Граф пожался, будто бы отходя от краткого дневного сна. Он привык лениво проживать в путанице некоего количества витающих вокруг него образов, более или менее пустых слов и более чем полуразрушенных юношеских воспоминаний, ничем этим не утруждаясь, не обладая к этому и ключами; однако сейчас он не без смятения чувствовал, что готов обнаружить один из важнейших, хотя бы и боялся узнать.
- А этот? - спросил он, наконец, указывая на человека в челноке.
- Как, - ответил игрок, - Вы никогда не слыхали о г-не Самсоне?
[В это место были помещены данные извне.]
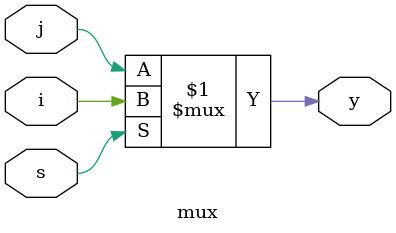
<source format=v>
`timescale 1ns / 1ps


module mux(y,s,i,j);
output y;
input s;
input i,j;
wire y;
assign y=(s)?(i):(j);
endmodule


</source>
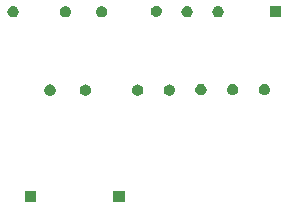
<source format=gbs>
G04 #@! TF.GenerationSoftware,KiCad,Pcbnew,(5.1.5)-3*
G04 #@! TF.CreationDate,2021-01-12T18:04:03+01:00*
G04 #@! TF.ProjectId,ndsbreakoutboard,6e647362-7265-4616-9b6f-7574626f6172,1.0*
G04 #@! TF.SameCoordinates,Original*
G04 #@! TF.FileFunction,Soldermask,Bot*
G04 #@! TF.FilePolarity,Negative*
%FSLAX46Y46*%
G04 Gerber Fmt 4.6, Leading zero omitted, Abs format (unit mm)*
G04 Created by KiCad (PCBNEW (5.1.5)-3) date 2021-01-12 18:04:03*
%MOMM*%
%LPD*%
G04 APERTURE LIST*
%ADD10C,0.100000*%
G04 APERTURE END LIST*
D10*
G36*
X89122000Y-79114400D02*
G01*
X88170000Y-79114400D01*
X88170000Y-78162400D01*
X89122000Y-78162400D01*
X89122000Y-79114400D01*
G37*
G36*
X96640400Y-79114400D02*
G01*
X95688400Y-79114400D01*
X95688400Y-78162400D01*
X96640400Y-78162400D01*
X96640400Y-79114400D01*
G37*
G36*
X93458443Y-69138292D02*
G01*
X93509188Y-69159311D01*
X93545070Y-69174174D01*
X93623032Y-69226267D01*
X93689333Y-69292568D01*
X93741426Y-69370530D01*
X93741426Y-69370531D01*
X93777308Y-69457157D01*
X93795600Y-69549117D01*
X93795600Y-69642883D01*
X93777308Y-69734843D01*
X93762468Y-69770669D01*
X93741426Y-69821470D01*
X93689333Y-69899432D01*
X93623032Y-69965733D01*
X93545070Y-70017826D01*
X93536924Y-70021200D01*
X93458443Y-70053708D01*
X93366483Y-70072000D01*
X93272717Y-70072000D01*
X93180757Y-70053708D01*
X93102276Y-70021200D01*
X93094130Y-70017826D01*
X93016168Y-69965733D01*
X92949867Y-69899432D01*
X92897774Y-69821470D01*
X92876732Y-69770669D01*
X92861892Y-69734843D01*
X92843600Y-69642883D01*
X92843600Y-69549117D01*
X92861892Y-69457157D01*
X92897774Y-69370531D01*
X92897774Y-69370530D01*
X92949867Y-69292568D01*
X93016168Y-69226267D01*
X93094130Y-69174174D01*
X93130012Y-69159311D01*
X93180757Y-69138292D01*
X93272717Y-69120000D01*
X93366483Y-69120000D01*
X93458443Y-69138292D01*
G37*
G36*
X100557743Y-69138292D02*
G01*
X100608488Y-69159311D01*
X100644370Y-69174174D01*
X100722332Y-69226267D01*
X100788633Y-69292568D01*
X100840726Y-69370530D01*
X100840726Y-69370531D01*
X100876608Y-69457157D01*
X100894900Y-69549117D01*
X100894900Y-69642883D01*
X100876608Y-69734843D01*
X100861768Y-69770669D01*
X100840726Y-69821470D01*
X100788633Y-69899432D01*
X100722332Y-69965733D01*
X100644370Y-70017826D01*
X100636224Y-70021200D01*
X100557743Y-70053708D01*
X100465783Y-70072000D01*
X100372017Y-70072000D01*
X100280057Y-70053708D01*
X100201576Y-70021200D01*
X100193430Y-70017826D01*
X100115468Y-69965733D01*
X100049167Y-69899432D01*
X99997074Y-69821470D01*
X99976032Y-69770669D01*
X99961192Y-69734843D01*
X99942900Y-69642883D01*
X99942900Y-69549117D01*
X99961192Y-69457157D01*
X99997074Y-69370531D01*
X99997074Y-69370530D01*
X100049167Y-69292568D01*
X100115468Y-69226267D01*
X100193430Y-69174174D01*
X100229312Y-69159311D01*
X100280057Y-69138292D01*
X100372017Y-69120000D01*
X100465783Y-69120000D01*
X100557743Y-69138292D01*
G37*
G36*
X97878043Y-69138292D02*
G01*
X97928788Y-69159311D01*
X97964670Y-69174174D01*
X98042632Y-69226267D01*
X98108933Y-69292568D01*
X98161026Y-69370530D01*
X98161026Y-69370531D01*
X98196908Y-69457157D01*
X98215200Y-69549117D01*
X98215200Y-69642883D01*
X98196908Y-69734843D01*
X98182068Y-69770669D01*
X98161026Y-69821470D01*
X98108933Y-69899432D01*
X98042632Y-69965733D01*
X97964670Y-70017826D01*
X97956524Y-70021200D01*
X97878043Y-70053708D01*
X97786083Y-70072000D01*
X97692317Y-70072000D01*
X97600357Y-70053708D01*
X97521876Y-70021200D01*
X97513730Y-70017826D01*
X97435768Y-69965733D01*
X97369467Y-69899432D01*
X97317374Y-69821470D01*
X97296332Y-69770669D01*
X97281492Y-69734843D01*
X97263200Y-69642883D01*
X97263200Y-69549117D01*
X97281492Y-69457157D01*
X97317374Y-69370531D01*
X97317374Y-69370530D01*
X97369467Y-69292568D01*
X97435768Y-69226267D01*
X97513730Y-69174174D01*
X97549612Y-69159311D01*
X97600357Y-69138292D01*
X97692317Y-69120000D01*
X97786083Y-69120000D01*
X97878043Y-69138292D01*
G37*
G36*
X90461243Y-69138292D02*
G01*
X90511988Y-69159311D01*
X90547870Y-69174174D01*
X90625832Y-69226267D01*
X90692133Y-69292568D01*
X90744226Y-69370530D01*
X90744226Y-69370531D01*
X90780108Y-69457157D01*
X90798400Y-69549117D01*
X90798400Y-69642883D01*
X90780108Y-69734843D01*
X90765268Y-69770669D01*
X90744226Y-69821470D01*
X90692133Y-69899432D01*
X90625832Y-69965733D01*
X90547870Y-70017826D01*
X90539724Y-70021200D01*
X90461243Y-70053708D01*
X90369283Y-70072000D01*
X90275517Y-70072000D01*
X90183557Y-70053708D01*
X90105076Y-70021200D01*
X90096930Y-70017826D01*
X90018968Y-69965733D01*
X89952667Y-69899432D01*
X89900574Y-69821470D01*
X89879532Y-69770669D01*
X89864692Y-69734843D01*
X89846400Y-69642883D01*
X89846400Y-69549117D01*
X89864692Y-69457157D01*
X89900574Y-69370531D01*
X89900574Y-69370530D01*
X89952667Y-69292568D01*
X90018968Y-69226267D01*
X90096930Y-69174174D01*
X90132812Y-69159311D01*
X90183557Y-69138292D01*
X90275517Y-69120000D01*
X90369283Y-69120000D01*
X90461243Y-69138292D01*
G37*
G36*
X108596843Y-69087492D02*
G01*
X108647588Y-69108511D01*
X108683470Y-69123374D01*
X108761432Y-69175467D01*
X108827733Y-69241768D01*
X108879826Y-69319730D01*
X108879826Y-69319731D01*
X108915708Y-69406357D01*
X108934000Y-69498317D01*
X108934000Y-69592083D01*
X108915708Y-69684043D01*
X108894689Y-69734788D01*
X108879826Y-69770670D01*
X108827733Y-69848632D01*
X108761432Y-69914933D01*
X108683470Y-69967026D01*
X108647588Y-69981889D01*
X108596843Y-70002908D01*
X108504883Y-70021200D01*
X108411117Y-70021200D01*
X108319157Y-70002908D01*
X108268412Y-69981889D01*
X108232530Y-69967026D01*
X108154568Y-69914933D01*
X108088267Y-69848632D01*
X108036174Y-69770670D01*
X108021311Y-69734788D01*
X108000292Y-69684043D01*
X107982000Y-69592083D01*
X107982000Y-69498317D01*
X108000292Y-69406357D01*
X108036174Y-69319731D01*
X108036174Y-69319730D01*
X108088267Y-69241768D01*
X108154568Y-69175467D01*
X108232530Y-69123374D01*
X108268412Y-69108511D01*
X108319157Y-69087492D01*
X108411117Y-69069200D01*
X108504883Y-69069200D01*
X108596843Y-69087492D01*
G37*
G36*
X105917143Y-69087492D02*
G01*
X105967888Y-69108511D01*
X106003770Y-69123374D01*
X106081732Y-69175467D01*
X106148033Y-69241768D01*
X106200126Y-69319730D01*
X106200126Y-69319731D01*
X106236008Y-69406357D01*
X106254300Y-69498317D01*
X106254300Y-69592083D01*
X106236008Y-69684043D01*
X106214989Y-69734788D01*
X106200126Y-69770670D01*
X106148033Y-69848632D01*
X106081732Y-69914933D01*
X106003770Y-69967026D01*
X105967888Y-69981889D01*
X105917143Y-70002908D01*
X105825183Y-70021200D01*
X105731417Y-70021200D01*
X105639457Y-70002908D01*
X105588712Y-69981889D01*
X105552830Y-69967026D01*
X105474868Y-69914933D01*
X105408567Y-69848632D01*
X105356474Y-69770670D01*
X105341611Y-69734788D01*
X105320592Y-69684043D01*
X105302300Y-69592083D01*
X105302300Y-69498317D01*
X105320592Y-69406357D01*
X105356474Y-69319731D01*
X105356474Y-69319730D01*
X105408567Y-69241768D01*
X105474868Y-69175467D01*
X105552830Y-69123374D01*
X105588712Y-69108511D01*
X105639457Y-69087492D01*
X105731417Y-69069200D01*
X105825183Y-69069200D01*
X105917143Y-69087492D01*
G37*
G36*
X103237443Y-69087492D02*
G01*
X103288188Y-69108511D01*
X103324070Y-69123374D01*
X103402032Y-69175467D01*
X103468333Y-69241768D01*
X103520426Y-69319730D01*
X103520426Y-69319731D01*
X103556308Y-69406357D01*
X103574600Y-69498317D01*
X103574600Y-69592083D01*
X103556308Y-69684043D01*
X103535289Y-69734788D01*
X103520426Y-69770670D01*
X103468333Y-69848632D01*
X103402032Y-69914933D01*
X103324070Y-69967026D01*
X103288188Y-69981889D01*
X103237443Y-70002908D01*
X103145483Y-70021200D01*
X103051717Y-70021200D01*
X102959757Y-70002908D01*
X102909012Y-69981889D01*
X102873130Y-69967026D01*
X102795168Y-69914933D01*
X102728867Y-69848632D01*
X102676774Y-69770670D01*
X102661911Y-69734788D01*
X102640892Y-69684043D01*
X102622600Y-69592083D01*
X102622600Y-69498317D01*
X102640892Y-69406357D01*
X102676774Y-69319731D01*
X102676774Y-69319730D01*
X102728867Y-69241768D01*
X102795168Y-69175467D01*
X102873130Y-69123374D01*
X102909012Y-69108511D01*
X102959757Y-69087492D01*
X103051717Y-69069200D01*
X103145483Y-69069200D01*
X103237443Y-69087492D01*
G37*
G36*
X94830043Y-62508892D02*
G01*
X94880788Y-62529911D01*
X94916670Y-62544774D01*
X94994632Y-62596867D01*
X95060933Y-62663168D01*
X95113026Y-62741130D01*
X95113026Y-62741131D01*
X95148908Y-62827757D01*
X95167200Y-62919717D01*
X95167200Y-63013483D01*
X95148908Y-63105443D01*
X95134068Y-63141269D01*
X95113026Y-63192070D01*
X95060933Y-63270032D01*
X94994632Y-63336333D01*
X94916670Y-63388426D01*
X94908524Y-63391800D01*
X94830043Y-63424308D01*
X94738083Y-63442600D01*
X94644317Y-63442600D01*
X94552357Y-63424308D01*
X94473876Y-63391800D01*
X94465730Y-63388426D01*
X94387768Y-63336333D01*
X94321467Y-63270032D01*
X94269374Y-63192070D01*
X94248332Y-63141269D01*
X94233492Y-63105443D01*
X94215200Y-63013483D01*
X94215200Y-62919717D01*
X94233492Y-62827757D01*
X94269374Y-62741131D01*
X94269374Y-62741130D01*
X94321467Y-62663168D01*
X94387768Y-62596867D01*
X94465730Y-62544774D01*
X94501612Y-62529911D01*
X94552357Y-62508892D01*
X94644317Y-62490600D01*
X94738083Y-62490600D01*
X94830043Y-62508892D01*
G37*
G36*
X104685243Y-62508892D02*
G01*
X104735988Y-62529911D01*
X104771870Y-62544774D01*
X104849832Y-62596867D01*
X104916133Y-62663168D01*
X104968226Y-62741130D01*
X104968226Y-62741131D01*
X105004108Y-62827757D01*
X105022400Y-62919717D01*
X105022400Y-63013483D01*
X105004108Y-63105443D01*
X104989268Y-63141269D01*
X104968226Y-63192070D01*
X104916133Y-63270032D01*
X104849832Y-63336333D01*
X104771870Y-63388426D01*
X104763724Y-63391800D01*
X104685243Y-63424308D01*
X104593283Y-63442600D01*
X104499517Y-63442600D01*
X104407557Y-63424308D01*
X104329076Y-63391800D01*
X104320930Y-63388426D01*
X104242968Y-63336333D01*
X104176667Y-63270032D01*
X104124574Y-63192070D01*
X104103532Y-63141269D01*
X104088692Y-63105443D01*
X104070400Y-63013483D01*
X104070400Y-62919717D01*
X104088692Y-62827757D01*
X104124574Y-62741131D01*
X104124574Y-62741130D01*
X104176667Y-62663168D01*
X104242968Y-62596867D01*
X104320930Y-62544774D01*
X104356812Y-62529911D01*
X104407557Y-62508892D01*
X104499517Y-62490600D01*
X104593283Y-62490600D01*
X104685243Y-62508892D01*
G37*
G36*
X102069043Y-62508892D02*
G01*
X102119788Y-62529911D01*
X102155670Y-62544774D01*
X102233632Y-62596867D01*
X102299933Y-62663168D01*
X102352026Y-62741130D01*
X102352026Y-62741131D01*
X102387908Y-62827757D01*
X102406200Y-62919717D01*
X102406200Y-63013483D01*
X102387908Y-63105443D01*
X102373068Y-63141269D01*
X102352026Y-63192070D01*
X102299933Y-63270032D01*
X102233632Y-63336333D01*
X102155670Y-63388426D01*
X102147524Y-63391800D01*
X102069043Y-63424308D01*
X101977083Y-63442600D01*
X101883317Y-63442600D01*
X101791357Y-63424308D01*
X101712876Y-63391800D01*
X101704730Y-63388426D01*
X101626768Y-63336333D01*
X101560467Y-63270032D01*
X101508374Y-63192070D01*
X101487332Y-63141269D01*
X101472492Y-63105443D01*
X101454200Y-63013483D01*
X101454200Y-62919717D01*
X101472492Y-62827757D01*
X101508374Y-62741131D01*
X101508374Y-62741130D01*
X101560467Y-62663168D01*
X101626768Y-62596867D01*
X101704730Y-62544774D01*
X101740612Y-62529911D01*
X101791357Y-62508892D01*
X101883317Y-62490600D01*
X101977083Y-62490600D01*
X102069043Y-62508892D01*
G37*
G36*
X91756643Y-62508892D02*
G01*
X91807388Y-62529911D01*
X91843270Y-62544774D01*
X91921232Y-62596867D01*
X91987533Y-62663168D01*
X92039626Y-62741130D01*
X92039626Y-62741131D01*
X92075508Y-62827757D01*
X92093800Y-62919717D01*
X92093800Y-63013483D01*
X92075508Y-63105443D01*
X92060668Y-63141269D01*
X92039626Y-63192070D01*
X91987533Y-63270032D01*
X91921232Y-63336333D01*
X91843270Y-63388426D01*
X91835124Y-63391800D01*
X91756643Y-63424308D01*
X91664683Y-63442600D01*
X91570917Y-63442600D01*
X91478957Y-63424308D01*
X91400476Y-63391800D01*
X91392330Y-63388426D01*
X91314368Y-63336333D01*
X91248067Y-63270032D01*
X91195974Y-63192070D01*
X91174932Y-63141269D01*
X91160092Y-63105443D01*
X91141800Y-63013483D01*
X91141800Y-62919717D01*
X91160092Y-62827757D01*
X91195974Y-62741131D01*
X91195974Y-62741130D01*
X91248067Y-62663168D01*
X91314368Y-62596867D01*
X91392330Y-62544774D01*
X91428212Y-62529911D01*
X91478957Y-62508892D01*
X91570917Y-62490600D01*
X91664683Y-62490600D01*
X91756643Y-62508892D01*
G37*
G36*
X109899200Y-63442600D02*
G01*
X108947200Y-63442600D01*
X108947200Y-62490600D01*
X109899200Y-62490600D01*
X109899200Y-63442600D01*
G37*
G36*
X87337043Y-62508892D02*
G01*
X87387788Y-62529911D01*
X87423670Y-62544774D01*
X87501632Y-62596867D01*
X87567933Y-62663168D01*
X87620026Y-62741130D01*
X87620026Y-62741131D01*
X87655908Y-62827757D01*
X87674200Y-62919717D01*
X87674200Y-63013483D01*
X87655908Y-63105443D01*
X87641068Y-63141269D01*
X87620026Y-63192070D01*
X87567933Y-63270032D01*
X87501632Y-63336333D01*
X87423670Y-63388426D01*
X87415524Y-63391800D01*
X87337043Y-63424308D01*
X87245083Y-63442600D01*
X87151317Y-63442600D01*
X87059357Y-63424308D01*
X86980876Y-63391800D01*
X86972730Y-63388426D01*
X86894768Y-63336333D01*
X86828467Y-63270032D01*
X86776374Y-63192070D01*
X86755332Y-63141269D01*
X86740492Y-63105443D01*
X86722200Y-63013483D01*
X86722200Y-62919717D01*
X86740492Y-62827757D01*
X86776374Y-62741131D01*
X86776374Y-62741130D01*
X86828467Y-62663168D01*
X86894768Y-62596867D01*
X86972730Y-62544774D01*
X87008612Y-62529911D01*
X87059357Y-62508892D01*
X87151317Y-62490600D01*
X87245083Y-62490600D01*
X87337043Y-62508892D01*
G37*
G36*
X99452843Y-62458092D02*
G01*
X99503588Y-62479111D01*
X99539470Y-62493974D01*
X99617432Y-62546067D01*
X99683733Y-62612368D01*
X99735826Y-62690330D01*
X99735826Y-62690331D01*
X99771708Y-62776957D01*
X99790000Y-62868917D01*
X99790000Y-62962683D01*
X99771708Y-63054643D01*
X99750689Y-63105388D01*
X99735826Y-63141270D01*
X99683733Y-63219232D01*
X99617432Y-63285533D01*
X99539470Y-63337626D01*
X99503588Y-63352489D01*
X99452843Y-63373508D01*
X99360883Y-63391800D01*
X99267117Y-63391800D01*
X99175157Y-63373508D01*
X99124412Y-63352489D01*
X99088530Y-63337626D01*
X99010568Y-63285533D01*
X98944267Y-63219232D01*
X98892174Y-63141270D01*
X98877311Y-63105388D01*
X98856292Y-63054643D01*
X98838000Y-62962683D01*
X98838000Y-62868917D01*
X98856292Y-62776957D01*
X98892174Y-62690331D01*
X98892174Y-62690330D01*
X98944267Y-62612368D01*
X99010568Y-62546067D01*
X99088530Y-62493974D01*
X99124412Y-62479111D01*
X99175157Y-62458092D01*
X99267117Y-62439800D01*
X99360883Y-62439800D01*
X99452843Y-62458092D01*
G37*
M02*

</source>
И перед Нумой отчетливо возник конец его сновидения, тот, к которому вывела нескончаемая улица лилового воска - и канделябры опять преумножились вокруг следующей в брачном проходе пары, на глазах разрастаясь, терзая вздутые тучи, ведомые в пламя ученой палочкой, и рассеивая, как гальку во время шторма, бесчисленных кающихся, тщетный напор которых разбивается у подножия серебряных кубов, а пение гимнов сливается в шум прибоя; канделябры кренятся, свечи склоняются и слипаются над кортежем со свистом капающего расплава, застывающим в длинные нити бледно просвечивающих сталактитов; все это воздвигается до самого неба в огромный собор оплывающего воска и чадящего пламени, в то время, как звуки титанического органа прорезают колокольный звон и бормотание кающихся. За вратами перед остановившимся кортежем возникает гильотина, возвышающаяся на устланном черной тканью алтаре, вокруг которого служат красные священники. Швейцарцы в витых железных масках хватают молодую, оттаскивают ее на эшафот, и поскольку она все еще борется и дрожит, сгнившее мясо сползает с ее лица и валится к подножию этого судного алтаря. В это мгновение падает нож гильотины: серебро вспыхивает за почерневшим от крови бычьим черепом, а раздавшиеся алые брызги довершают герб владетелей Нумы.
- И мы останемся здесь, - говорит граф, рассеянно оборачиваясь к своему секретарю, - среди всех этих людей, касающихся нас, как теля на луне. Однако теперь, что бы с нами ни случилось, мы все же сможем обрести вид, подобающий нашему происхождению.